Desde allá descreve a estranha relação de dependência que se ergue entre Armando, um homossexual maduro incapaz de amar a ponto de rejeitar o contato físico, e Elder, um jovem de Caracas que, apesar de seu rechaço inicial, acaba gostando dessa figura paterna e fazendo o impossível por ele. O filme pode ser interpretado como um retrato emotivo da carência afetiva de que sofrem os dois personagens, mas também como uma metáfora das diferenças de classe, talvez irreconciliáveis, que existem na Venezuela. “Nos últimos anos, tivemos problemas, mas espero que o filme ajude. Somos um país impressionante. Começaremos a falar mais uns com os outros”, disse Vigas ao receber o prêmio, que dedicou a seu país.

Pablo Trapero, premiado com o Leão de Prata por 'El clán'.
Pablo Trapero, premiado com o Leão de Prata por 'El clán'.Joel Ryan (AP)

Desde allá, primeiro filme venezuelano a concorrer em Veneza, tinha sido acolhido pela crítica com aplausos calorosos mas não entusiasmados, e não estava de forma alguma entre os favoritos. Não é por acaso que, na sala de imprensa, ouviram-se algumas reservas na noite anterior ao prêmio. Melhor posicionada parecia El clan, que acabou saindo com o prêmio de melhor diretor para Trapero. No filme, coproduzido pelos irmãos Almodóvar e transformada em um verdadeiro sucesso comercial na Argentina, o cineasta reconstrói o caso real do clã Puccio, a família argentina que escondeu vários sequestros e assassinatos nos anos posteriores ao fim da ditadura de Videla, às ordens de um temível e perverso patriarca que exortou seus filhos a seguirem seu exemplo.

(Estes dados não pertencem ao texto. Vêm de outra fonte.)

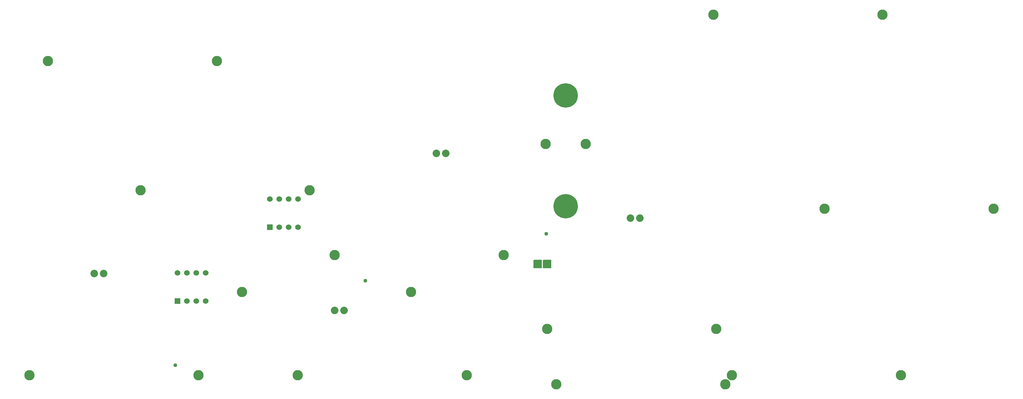
<source format=gbr>
G04 PROTEUS GERBER X2 FILE*
%TF.GenerationSoftware,Labcenter,Proteus,8.13-SP0-Build31525*%
%TF.CreationDate,2025-12-25T14:29:14+00:00*%
%TF.FileFunction,Soldermask,Bot*%
%TF.FilePolarity,Negative*%
%TF.Part,Single*%
%TF.SameCoordinates,{db0003a8-45e4-4f23-9e85-8f5fa2e6f16b}*%
%FSLAX45Y45*%
%MOMM*%
G01*
%TA.AperFunction,Material*%
%ADD71C,1.016000*%
%TA.AperFunction,Material*%
%ADD20C,2.032000*%
%AMPPAD014*
4,1,36,
-1.016000,1.143000,
1.016000,1.143000,
1.041970,1.140470,
1.065980,1.133200,
1.087580,1.121650,
1.106290,1.106290,
1.121650,1.087570,
1.133200,1.065980,
1.140470,1.041970,
1.143000,1.016000,
1.143000,-1.016000,
1.140470,-1.041970,
1.133200,-1.065980,
1.121650,-1.087570,
1.106290,-1.106290,
1.087580,-1.121650,
1.065980,-1.133200,
1.041970,-1.140470,
1.016000,-1.143000,
-1.016000,-1.143000,
-1.041970,-1.140470,
-1.065980,-1.133200,
-1.087580,-1.121650,
-1.106290,-1.106290,
-1.121650,-1.087570,
-1.133200,-1.065980,
-1.140470,-1.041970,
-1.143000,-1.016000,
-1.143000,1.016000,
-1.140470,1.041970,
-1.133200,1.065980,
-1.121650,1.087570,
-1.106290,1.106290,
-1.087580,1.121650,
-1.065980,1.133200,
-1.041970,1.140470,
-1.016000,1.143000,
0*%
%ADD22PPAD014*%
%TA.AperFunction,Material*%
%ADD23C,2.794000*%
%ADD24C,6.604000*%
%AMPPAD017*
4,1,36,
-0.635000,0.762000,
0.635000,0.762000,
0.660970,0.759470,
0.684980,0.752200,
0.706580,0.740650,
0.725290,0.725290,
0.740650,0.706570,
0.752200,0.684980,
0.759470,0.660970,
0.762000,0.635000,
0.762000,-0.635000,
0.759470,-0.660970,
0.752200,-0.684980,
0.740650,-0.706570,
0.725290,-0.725290,
0.706580,-0.740650,
0.684980,-0.752200,
0.660970,-0.759470,
0.635000,-0.762000,
-0.635000,-0.762000,
-0.660970,-0.759470,
-0.684980,-0.752200,
-0.706580,-0.740650,
-0.725290,-0.725290,
-0.740650,-0.706570,
-0.752200,-0.684980,
-0.759470,-0.660970,
-0.762000,-0.635000,
-0.762000,0.635000,
-0.759470,0.660970,
-0.752200,0.684980,
-0.740650,0.706570,
-0.725290,0.725290,
-0.706580,0.740650,
-0.684980,0.752200,
-0.660970,0.759470,
-0.635000,0.762000,
0*%
%TA.AperFunction,Material*%
%ADD25PPAD017*%
%ADD26C,1.524000*%
%TD.AperFunction*%
D71*
X-7810500Y+1270000D03*
X+2222500Y+4826000D03*
X-2667000Y+3556000D03*
D20*
X-10004000Y+3750000D03*
X-9750000Y+3750000D03*
X-3500000Y+2750000D03*
X-3246000Y+2750000D03*
X-750000Y+7000000D03*
X-496000Y+7000000D03*
X+4500000Y+5250000D03*
X+4754000Y+5250000D03*
D22*
X+2000000Y+4000000D03*
X+2254000Y+4000000D03*
D23*
X+2206440Y+7250000D03*
X+3293560Y+7250000D03*
D24*
X+2750000Y+8563180D03*
X+2750000Y+5565980D03*
D23*
X-11750000Y+1000000D03*
X-7178000Y+1000000D03*
X-4500000Y+1000000D03*
X+72000Y+1000000D03*
X+7250000Y+1000000D03*
X+11822000Y+1000000D03*
X+2250000Y+2250000D03*
X+6822000Y+2250000D03*
X+9750000Y+5500000D03*
X+14322000Y+5500000D03*
X-6000000Y+3250000D03*
X-1428000Y+3250000D03*
X-3500000Y+4250000D03*
X+1072000Y+4250000D03*
X-11250000Y+9500000D03*
X-6678000Y+9500000D03*
X-8750000Y+6000000D03*
X-4178000Y+6000000D03*
X+6750000Y+10750000D03*
X+11322000Y+10750000D03*
X+2500000Y+750000D03*
X+7072000Y+750000D03*
D25*
X-7750000Y+3000000D03*
D26*
X-7496000Y+3000000D03*
X-7242000Y+3000000D03*
X-6988000Y+3000000D03*
X-6988000Y+3762000D03*
X-7242000Y+3762000D03*
X-7496000Y+3762000D03*
X-7750000Y+3762000D03*
D25*
X-5250000Y+5000000D03*
D26*
X-4996000Y+5000000D03*
X-4742000Y+5000000D03*
X-4488000Y+5000000D03*
X-4488000Y+5762000D03*
X-4742000Y+5762000D03*
X-4996000Y+5762000D03*
X-5250000Y+5762000D03*
M02*

</source>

Para Trapero, o prêmio representa uma promoção definitiva a um nível superior, com este filme que une o cinema de costumes sobre a família do início de sua carreira – seu filme de estreia, Mundo grua, foi projetado em Veneza há 16 anos – com esse vigor próximo ao cinema de gênero exibido em títulos como Abutres.

Anomalisa, o inclassificável filme de animação em stop motion saído do cérebro peculiar de Charlie Kaufman levou o Grande Prêmio do Júri. Trata-se de um filme de argumento anedótico – um escritor chega a uma cidade do interior e se encontra com uma de suas ex em um hotel asséptico –, mas que cala fundo pela complexidade dos sentimentos que descreve, que remetem à insatisfação vital (crônica) e à dificuldade de amar, além de exibir uma criatividade admirável em termos de dublagem. O júri, presidido por Alfonso Cuarón, e no qual figuravam grandes cineastas como Hou Hsiao-Hsien o Nuri Bilge Ceylan, quis recompensar assim um dos títulos mais originais da competição.

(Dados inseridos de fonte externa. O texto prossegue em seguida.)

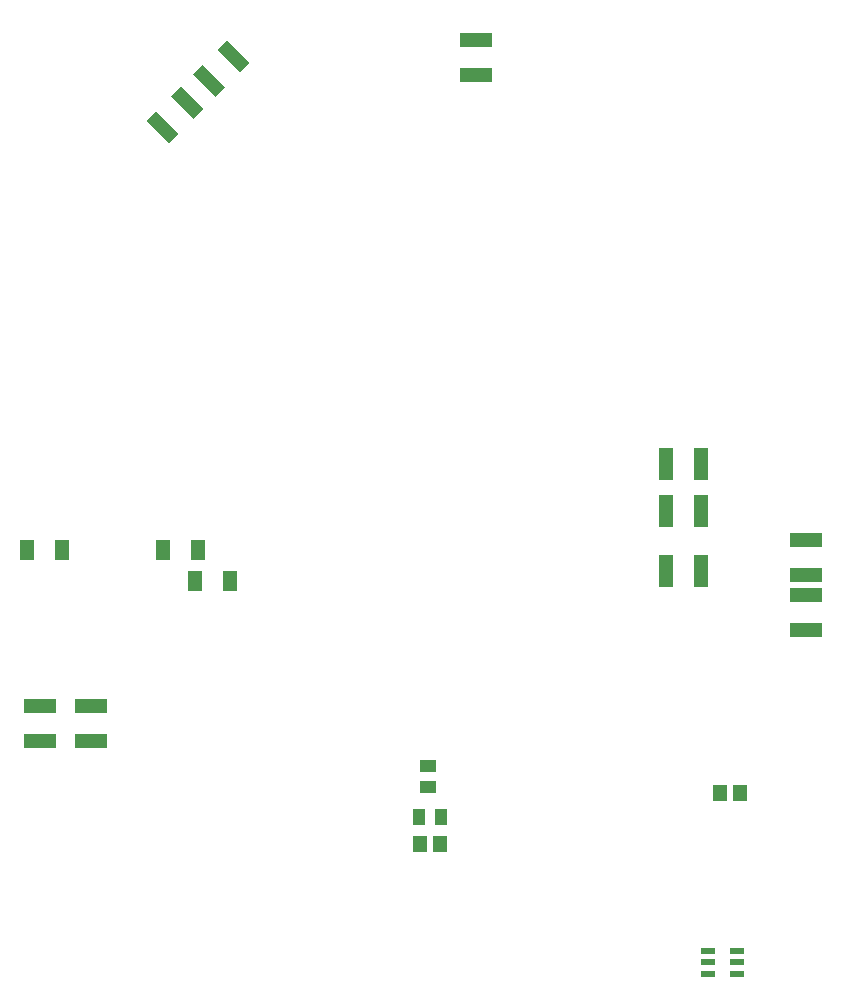
<source format=gbp>
G04 EAGLE Gerber RS-274X export*
G75*
%MOMM*%
%FSLAX34Y34*%
%LPD*%
%INSolderpaste Bottom*%
%IPPOS*%
%AMOC8*
5,1,8,0,0,1.08239X$1,22.5*%
G01*
G04 Define Apertures*
%ADD10R,2.715300X1.164600*%
%ADD11R,1.164600X2.715300*%
%ADD12R,1.260500X0.595000*%
%ADD13R,1.420200X1.031200*%
%ADD14R,1.164600X1.815300*%
%ADD15R,1.164600X1.465300*%
%ADD16R,1.031200X1.420200*%
D10*
X767080Y384324D03*
X767080Y354816D03*
X767080Y401806D03*
X767080Y431314D03*
D11*
X648186Y455930D03*
X677694Y455930D03*
X648186Y405130D03*
X677694Y405130D03*
X648186Y495300D03*
X677694Y495300D03*
D12*
X708241Y83160D03*
X708241Y73660D03*
X708241Y64160D03*
X683679Y64160D03*
X683679Y73660D03*
X683679Y83160D03*
D13*
X447040Y240335D03*
X447040Y221945D03*
D11*
G36*
X275064Y814665D02*
X266829Y806430D01*
X247630Y825629D01*
X255865Y833864D01*
X275064Y814665D01*
G37*
G36*
X295930Y835531D02*
X287695Y827296D01*
X268496Y846495D01*
X276731Y854730D01*
X295930Y835531D01*
G37*
G36*
X229126Y807125D02*
X237361Y815360D01*
X256560Y796161D01*
X248325Y787926D01*
X229126Y807125D01*
G37*
G36*
X208260Y786259D02*
X216495Y794494D01*
X235694Y775295D01*
X227459Y767060D01*
X208260Y786259D01*
G37*
D10*
X487680Y824716D03*
X487680Y854224D03*
X161290Y260836D03*
X161290Y290344D03*
X118110Y260836D03*
X118110Y290344D03*
D14*
X136674Y422910D03*
X107166Y422910D03*
X222736Y422910D03*
X252244Y422910D03*
D15*
X439556Y173990D03*
X457064Y173990D03*
D16*
X457505Y196850D03*
X439115Y196850D03*
D14*
X249406Y396240D03*
X278914Y396240D03*
D15*
X693556Y217170D03*
X711064Y217170D03*
M02*

</source>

Fotograma do filme 'Desde allá'.
Fotograma do filme 'Desde allá'.

O prêmio de melhor ator foi para Fabrice Lucchini, grande cômico francês especializado em papéis de neurótico incurável, por seu personagem de juiz melancólico em L’hermine, que também levou o prêmio de roteiro. A italiana Valeria Golino, por sua vez, uma dessas attrici bravissimi que costumam encantar na Mostra, ficou com o prêmio na categoria feminina por Per amore vostro, na qual interpreta uma mãe-coragem na Nápoles atual. Apesar dos excessos desse filme meio barroco e um tanto irritante, Golino consegue exibir esse ardor particular próprio das melhores atrizes italianas. “Estou muito contente por mim”, disse na sexta-feira ao receber o prêmio, em um ataque de sinceridade absoluta.

A lista de premiados

Leão de Ouro de melhor filme: Desde allá, do venezuelano Lorenzo Vigas.

Leão de Prata de melhor direção: o argentino Pablo Trapero por El clan.

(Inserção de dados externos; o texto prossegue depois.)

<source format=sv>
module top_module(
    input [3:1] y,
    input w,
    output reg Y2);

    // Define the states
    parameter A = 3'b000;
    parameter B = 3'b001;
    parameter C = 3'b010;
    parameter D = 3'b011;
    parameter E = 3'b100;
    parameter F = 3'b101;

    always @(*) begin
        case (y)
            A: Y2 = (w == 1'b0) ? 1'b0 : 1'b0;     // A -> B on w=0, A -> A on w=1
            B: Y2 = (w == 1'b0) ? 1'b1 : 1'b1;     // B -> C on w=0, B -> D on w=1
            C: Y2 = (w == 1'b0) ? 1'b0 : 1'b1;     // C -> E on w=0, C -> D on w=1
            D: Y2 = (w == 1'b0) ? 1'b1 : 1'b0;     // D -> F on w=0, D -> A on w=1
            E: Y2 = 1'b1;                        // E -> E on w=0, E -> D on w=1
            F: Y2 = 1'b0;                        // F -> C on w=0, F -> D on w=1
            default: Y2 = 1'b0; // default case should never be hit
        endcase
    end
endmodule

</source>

Grande Prêmio do Júri: Anomalisa, de Charlie Kaufman e Duke Johnson.

Copa Volpi para melhor atriz: Valeria Golino, por Per amore vostro, de Giuseppe M. Gaudino.

Copa Volpi para melhor ator: Fabrice Lucchini por L'hermine, de Christian Vincent.

Melhor roteiro: Christian Vincent pelo filme L'hermine.

Prêmio Marcello Mastroiani para ator revelação: Abraham Attah por Beasts of No Nation, de Cary Fukunaga.

Prêmio especial do Júri: Abluka, de Emin Alper.

Prêmio para melhor primeiro filme: The Childhood of a Leader, de Bradley Corbett.